The second aim of the study was to determine whether this transfer of active to young lambs in the ewe's milk has the potential to confer an advantage to resistant genotype nematodes i.e. to select for anthelmintic resistance. Lambs, from ewes treated with moxidectin, which were trickle-dosed with infective larvae of susceptible genotype T. circumcincta had lower worm burdens (by 70%) at slaughter than lambs from the other treatment groups which were dosed with the same isolate. In contrast, all lambs trickle-dosed with the resistant isolate of T. circumcincta had similar worm burdens at slaughter. Therefore, pre-lambing treatment of ewes with moxidectin injection resulted in reduced establishment of susceptible, but not resistant, T. circumcincta in the lambs as a result of transfer of active in the ewe's milk. Such a disparity did not occur when ewes were treated with a CRC containing abamectin, presumably because the levels of abamectin reaching the suckling lamb were insufficient to have an effect on establishment of the susceptible genotype L3. This probably reflects the delivery profile of the CRC and less lipophilic nature of abamectin compared with moxidectin, described above, which combine to give lower concentrations of abamectin than moxidectin in the ewe's milk. Therefore, we accept the hypothesis that the presence of moxidectin, transferred in the milk from ewes treated pre-lambing, can result in selection for anthelmintic resistant genotype nematodes in the young lambs. However, we find no evidence to support the equivalent hypothesis with respect to treatment with a CRC containing abamectin.
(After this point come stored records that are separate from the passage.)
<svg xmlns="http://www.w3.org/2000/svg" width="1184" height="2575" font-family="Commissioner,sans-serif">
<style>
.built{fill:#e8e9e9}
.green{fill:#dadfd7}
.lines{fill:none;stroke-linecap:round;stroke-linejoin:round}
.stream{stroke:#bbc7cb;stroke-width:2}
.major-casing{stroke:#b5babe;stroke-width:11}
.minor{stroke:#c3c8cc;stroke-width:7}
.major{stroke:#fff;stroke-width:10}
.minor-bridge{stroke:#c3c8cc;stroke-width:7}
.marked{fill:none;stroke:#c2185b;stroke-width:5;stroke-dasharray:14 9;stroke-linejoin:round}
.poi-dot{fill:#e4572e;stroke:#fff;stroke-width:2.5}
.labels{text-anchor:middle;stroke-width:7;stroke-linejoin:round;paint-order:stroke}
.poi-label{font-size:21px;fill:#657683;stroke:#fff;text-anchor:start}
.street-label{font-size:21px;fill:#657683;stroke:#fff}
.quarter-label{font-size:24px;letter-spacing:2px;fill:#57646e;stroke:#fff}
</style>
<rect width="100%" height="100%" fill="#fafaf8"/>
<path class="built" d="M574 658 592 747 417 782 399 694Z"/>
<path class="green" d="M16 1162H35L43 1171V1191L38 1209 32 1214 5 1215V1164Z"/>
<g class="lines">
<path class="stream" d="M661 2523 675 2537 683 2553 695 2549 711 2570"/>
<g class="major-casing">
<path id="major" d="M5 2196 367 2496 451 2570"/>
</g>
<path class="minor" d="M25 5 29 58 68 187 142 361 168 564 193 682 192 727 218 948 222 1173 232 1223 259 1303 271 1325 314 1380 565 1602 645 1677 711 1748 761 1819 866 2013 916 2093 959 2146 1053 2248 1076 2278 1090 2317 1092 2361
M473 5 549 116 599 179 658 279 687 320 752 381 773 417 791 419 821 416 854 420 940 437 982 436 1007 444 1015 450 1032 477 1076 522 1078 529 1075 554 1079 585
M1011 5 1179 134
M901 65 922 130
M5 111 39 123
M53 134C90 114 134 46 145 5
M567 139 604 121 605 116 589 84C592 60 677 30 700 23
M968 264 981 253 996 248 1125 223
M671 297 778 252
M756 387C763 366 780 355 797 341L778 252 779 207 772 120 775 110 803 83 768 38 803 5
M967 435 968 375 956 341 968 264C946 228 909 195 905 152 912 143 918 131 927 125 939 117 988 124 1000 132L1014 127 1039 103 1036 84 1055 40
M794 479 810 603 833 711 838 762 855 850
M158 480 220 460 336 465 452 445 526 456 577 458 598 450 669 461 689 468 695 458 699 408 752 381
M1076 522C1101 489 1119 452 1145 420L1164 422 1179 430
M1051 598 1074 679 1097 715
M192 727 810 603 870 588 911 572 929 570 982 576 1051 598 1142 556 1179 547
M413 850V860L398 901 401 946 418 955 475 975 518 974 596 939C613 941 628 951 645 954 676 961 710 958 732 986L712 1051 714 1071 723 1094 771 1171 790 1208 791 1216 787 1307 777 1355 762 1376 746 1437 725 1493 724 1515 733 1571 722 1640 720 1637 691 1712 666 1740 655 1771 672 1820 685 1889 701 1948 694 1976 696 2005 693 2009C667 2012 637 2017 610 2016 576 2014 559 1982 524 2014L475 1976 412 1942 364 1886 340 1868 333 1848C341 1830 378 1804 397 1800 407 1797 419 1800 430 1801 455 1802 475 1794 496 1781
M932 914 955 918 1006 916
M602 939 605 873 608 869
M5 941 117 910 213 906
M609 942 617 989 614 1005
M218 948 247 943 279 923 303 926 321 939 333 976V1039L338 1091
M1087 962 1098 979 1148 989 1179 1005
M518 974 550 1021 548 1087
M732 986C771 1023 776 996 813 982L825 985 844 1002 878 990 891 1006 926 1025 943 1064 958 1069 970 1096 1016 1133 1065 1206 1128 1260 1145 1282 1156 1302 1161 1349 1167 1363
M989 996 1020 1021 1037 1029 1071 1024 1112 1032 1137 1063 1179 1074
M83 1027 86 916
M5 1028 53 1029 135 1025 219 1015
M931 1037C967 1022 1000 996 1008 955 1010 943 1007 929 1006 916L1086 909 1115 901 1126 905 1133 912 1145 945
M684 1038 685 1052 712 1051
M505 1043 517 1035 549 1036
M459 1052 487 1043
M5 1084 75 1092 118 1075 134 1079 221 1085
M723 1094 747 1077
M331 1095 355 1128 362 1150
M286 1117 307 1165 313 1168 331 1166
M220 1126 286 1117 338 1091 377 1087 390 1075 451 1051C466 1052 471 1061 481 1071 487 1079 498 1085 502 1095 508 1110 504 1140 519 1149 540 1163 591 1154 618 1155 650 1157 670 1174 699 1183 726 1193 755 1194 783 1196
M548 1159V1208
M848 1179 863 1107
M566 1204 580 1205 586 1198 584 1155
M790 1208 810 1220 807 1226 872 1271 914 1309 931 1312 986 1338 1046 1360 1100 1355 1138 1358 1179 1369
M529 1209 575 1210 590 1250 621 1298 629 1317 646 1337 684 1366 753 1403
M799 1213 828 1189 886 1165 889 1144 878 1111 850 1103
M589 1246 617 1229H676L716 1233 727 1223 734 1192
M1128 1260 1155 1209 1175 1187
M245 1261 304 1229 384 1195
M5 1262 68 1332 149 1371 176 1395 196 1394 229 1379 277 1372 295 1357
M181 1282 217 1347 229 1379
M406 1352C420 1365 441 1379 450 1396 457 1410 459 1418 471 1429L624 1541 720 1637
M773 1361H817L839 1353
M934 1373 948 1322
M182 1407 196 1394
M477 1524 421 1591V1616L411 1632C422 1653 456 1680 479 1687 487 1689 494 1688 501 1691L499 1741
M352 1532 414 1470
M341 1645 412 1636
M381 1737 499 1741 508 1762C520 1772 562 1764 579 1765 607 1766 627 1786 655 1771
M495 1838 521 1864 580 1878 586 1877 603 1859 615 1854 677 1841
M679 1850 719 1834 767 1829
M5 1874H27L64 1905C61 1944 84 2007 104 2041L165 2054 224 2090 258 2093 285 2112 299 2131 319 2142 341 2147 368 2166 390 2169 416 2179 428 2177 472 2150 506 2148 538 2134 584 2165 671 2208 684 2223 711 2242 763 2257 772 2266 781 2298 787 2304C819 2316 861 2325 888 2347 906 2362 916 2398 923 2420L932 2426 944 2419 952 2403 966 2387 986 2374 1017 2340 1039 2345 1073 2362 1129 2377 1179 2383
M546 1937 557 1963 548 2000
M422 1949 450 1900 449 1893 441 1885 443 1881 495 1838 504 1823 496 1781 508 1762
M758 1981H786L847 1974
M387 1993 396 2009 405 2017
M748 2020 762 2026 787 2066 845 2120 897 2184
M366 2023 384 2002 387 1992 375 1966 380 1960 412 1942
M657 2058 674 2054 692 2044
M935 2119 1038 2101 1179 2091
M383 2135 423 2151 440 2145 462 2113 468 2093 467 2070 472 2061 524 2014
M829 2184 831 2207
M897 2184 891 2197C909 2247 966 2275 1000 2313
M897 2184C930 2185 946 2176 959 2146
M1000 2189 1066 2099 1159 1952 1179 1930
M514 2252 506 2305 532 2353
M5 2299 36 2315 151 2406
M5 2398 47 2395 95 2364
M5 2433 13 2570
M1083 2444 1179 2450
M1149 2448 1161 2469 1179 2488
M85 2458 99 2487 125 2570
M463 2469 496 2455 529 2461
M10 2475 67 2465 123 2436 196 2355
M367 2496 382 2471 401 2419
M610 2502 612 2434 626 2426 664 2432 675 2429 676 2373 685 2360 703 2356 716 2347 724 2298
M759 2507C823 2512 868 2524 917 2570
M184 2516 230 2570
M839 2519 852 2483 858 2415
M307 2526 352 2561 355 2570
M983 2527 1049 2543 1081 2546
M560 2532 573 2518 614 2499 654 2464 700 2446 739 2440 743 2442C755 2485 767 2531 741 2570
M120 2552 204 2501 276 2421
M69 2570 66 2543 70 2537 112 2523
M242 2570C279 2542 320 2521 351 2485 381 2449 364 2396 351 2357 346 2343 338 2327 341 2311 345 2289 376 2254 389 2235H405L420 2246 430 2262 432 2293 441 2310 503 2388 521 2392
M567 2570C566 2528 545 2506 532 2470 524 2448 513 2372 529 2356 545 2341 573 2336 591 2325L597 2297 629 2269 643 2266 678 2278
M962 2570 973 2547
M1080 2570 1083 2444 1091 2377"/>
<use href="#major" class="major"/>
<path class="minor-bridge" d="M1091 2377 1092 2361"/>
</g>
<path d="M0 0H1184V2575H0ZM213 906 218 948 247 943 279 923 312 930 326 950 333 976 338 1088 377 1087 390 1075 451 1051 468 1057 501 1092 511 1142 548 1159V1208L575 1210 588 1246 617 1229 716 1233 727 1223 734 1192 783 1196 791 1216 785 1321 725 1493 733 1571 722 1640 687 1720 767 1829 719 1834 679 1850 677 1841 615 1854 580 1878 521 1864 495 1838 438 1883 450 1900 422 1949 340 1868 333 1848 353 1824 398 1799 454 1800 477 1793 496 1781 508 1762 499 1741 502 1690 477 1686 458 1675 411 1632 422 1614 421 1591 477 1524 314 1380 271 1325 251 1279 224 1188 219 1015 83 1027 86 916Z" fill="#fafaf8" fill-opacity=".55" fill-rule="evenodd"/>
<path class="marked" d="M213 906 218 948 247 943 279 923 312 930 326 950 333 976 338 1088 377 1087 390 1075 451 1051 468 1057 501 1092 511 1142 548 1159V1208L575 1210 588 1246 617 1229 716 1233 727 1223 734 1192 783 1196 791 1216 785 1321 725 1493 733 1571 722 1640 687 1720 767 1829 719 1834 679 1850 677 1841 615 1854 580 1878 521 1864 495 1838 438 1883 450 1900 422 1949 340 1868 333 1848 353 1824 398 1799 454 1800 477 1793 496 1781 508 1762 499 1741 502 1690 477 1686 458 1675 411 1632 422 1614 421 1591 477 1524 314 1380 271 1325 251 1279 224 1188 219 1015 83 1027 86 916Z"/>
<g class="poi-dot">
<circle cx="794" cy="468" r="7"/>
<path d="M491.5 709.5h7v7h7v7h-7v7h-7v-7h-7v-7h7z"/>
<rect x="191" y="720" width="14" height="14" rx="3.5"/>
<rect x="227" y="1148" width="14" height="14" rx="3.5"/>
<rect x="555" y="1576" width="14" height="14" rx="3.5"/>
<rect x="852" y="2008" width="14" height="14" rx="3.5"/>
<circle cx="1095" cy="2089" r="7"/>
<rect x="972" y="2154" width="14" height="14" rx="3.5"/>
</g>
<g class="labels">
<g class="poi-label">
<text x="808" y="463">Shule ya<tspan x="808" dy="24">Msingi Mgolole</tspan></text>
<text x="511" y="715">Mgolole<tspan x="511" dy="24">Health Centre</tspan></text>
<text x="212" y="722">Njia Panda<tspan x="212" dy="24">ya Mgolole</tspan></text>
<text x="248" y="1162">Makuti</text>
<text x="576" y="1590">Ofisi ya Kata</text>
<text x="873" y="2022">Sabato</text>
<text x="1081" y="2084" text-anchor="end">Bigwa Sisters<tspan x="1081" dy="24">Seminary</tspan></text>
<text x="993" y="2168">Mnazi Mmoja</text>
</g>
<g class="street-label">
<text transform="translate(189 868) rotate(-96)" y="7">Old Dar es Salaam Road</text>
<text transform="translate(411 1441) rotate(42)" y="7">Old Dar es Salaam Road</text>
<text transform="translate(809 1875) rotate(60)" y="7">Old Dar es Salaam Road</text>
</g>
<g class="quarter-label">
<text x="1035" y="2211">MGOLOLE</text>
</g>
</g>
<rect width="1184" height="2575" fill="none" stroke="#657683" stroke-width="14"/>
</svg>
It has long been recognized that treatment of pregnant ewes in the period immediately before or after lambing has the potential to accelerate the development of anthelmintic resistance (Dash et al., 1985, Michel, 1985). The mechanism for this was perceived to be that an anthelmintic treatment at this time would pre-select for resistance an important source of worm infection in the lambs. In a later modelling study, Leathwick et al. (1995) added that a treatment at this time also effectively eliminated a potentially important source of unselected genotypes i.e. worms in ‘refugia’ (Van Wyk, 2001). The use of long-acting anthelmintics added an additional potential mechanism for selection of resistance, that of ‘tail’ selection (le Jambre et al., 1999, Leathwick and Besier, 2014). A large scale replicated field study in New Zealand confirmed the potential of a pre-lambing treatment of ewes with a CRC containing albendazole to accelerate the development of resistance to benzimidazole anthelmintics (Leathwick et al., 2006). Albendazole CRC, such as the ones used in that study, have no withholding periods for meat or milk (Chartier et al., 1996; http://www.merial.co.nz/Sheep/Products/Pages/extender_seco.aspx), reflecting the fact that albendazole does not transfer into milk of treated lactating animals to the extent that ML actives do (De Liguoro et al., 1996, Dever and Kahn, 2015), and so the mechanism of resistance selection in that study must have involved only effects against worms in the ewe. Therefore, the process of selection demonstrated here (i.e. selection for resistant worms in the lamb via transfer of drug in the ewe's milk) represents a new, and until recently unconsidered (Dever and Kahn, 2015), pathway by which use of moxidectin injection in lactating ewes could select for resistance. The results of this study, therefore, represent yet another reason why administration of long-acting anthelmintic products to pre-lambing ewes must be considered high-risk for selecting anthelmintic resistance and their use approached with caution.